## Problem to solve
Wherever "pour" occurs in the entries, copy the line that holds it.
[[ Listed entries, beginning ]]
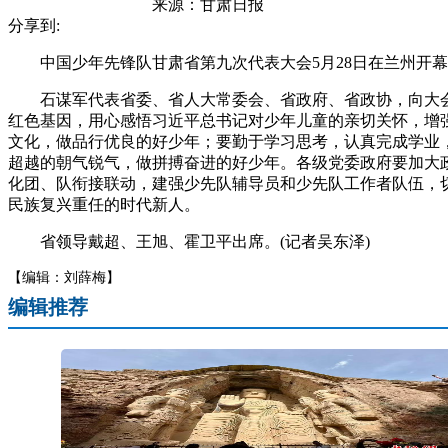
来源：
甘肃日报
分享到:
中国少年先锋队甘肃省第九次代表大会5月28日在兰州开幕
石谋军代表省委、省人大常委会、省政府、省政协，向大会
红色基因，用心感悟习近平总书记对少年儿童的亲切关怀，增
文化，做品行优良的好少年；要勤于学习思考，认真完成学业
超越的朝气锐气，做拼搏奋进的好少年。各级党委政府要加大
化团、队衔接联动，建强少先队辅导员和少先队工作者队伍，
民族复兴重任的时代新人。
省领导戴超、王旭、霍卫平出席。(记者吴东泽)
【编辑：刘薛梅】
编辑推荐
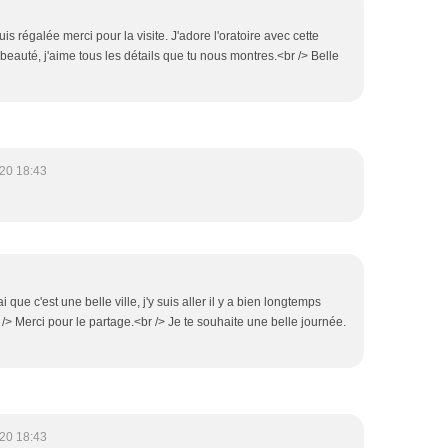
suis régalée merci pour la visite. J'adore l'oratoire avec cette
ute beauté, j'aime tous les détails que tu nous montres.<br /> Belle
20 18:43
 que c'est une belle ville, j'y suis aller il y a bien longtemps
 /> Merci pour le partage.<br /> Je te souhaite une belle journée.
20 18:43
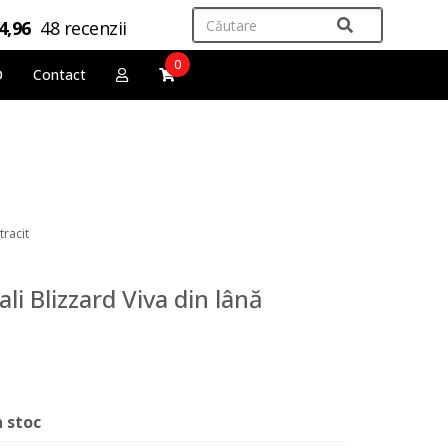
4,96
48 recenzii
0
O
Contact
tracit
li Blizzard Viva din lână
n stoc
[[ Listed entries, end ]]
## Result
suis régalée merci pour la visite. J'adore l'oratoire avec cette
 /> Merci pour le partage.<br /> Je te souhaite une belle journée.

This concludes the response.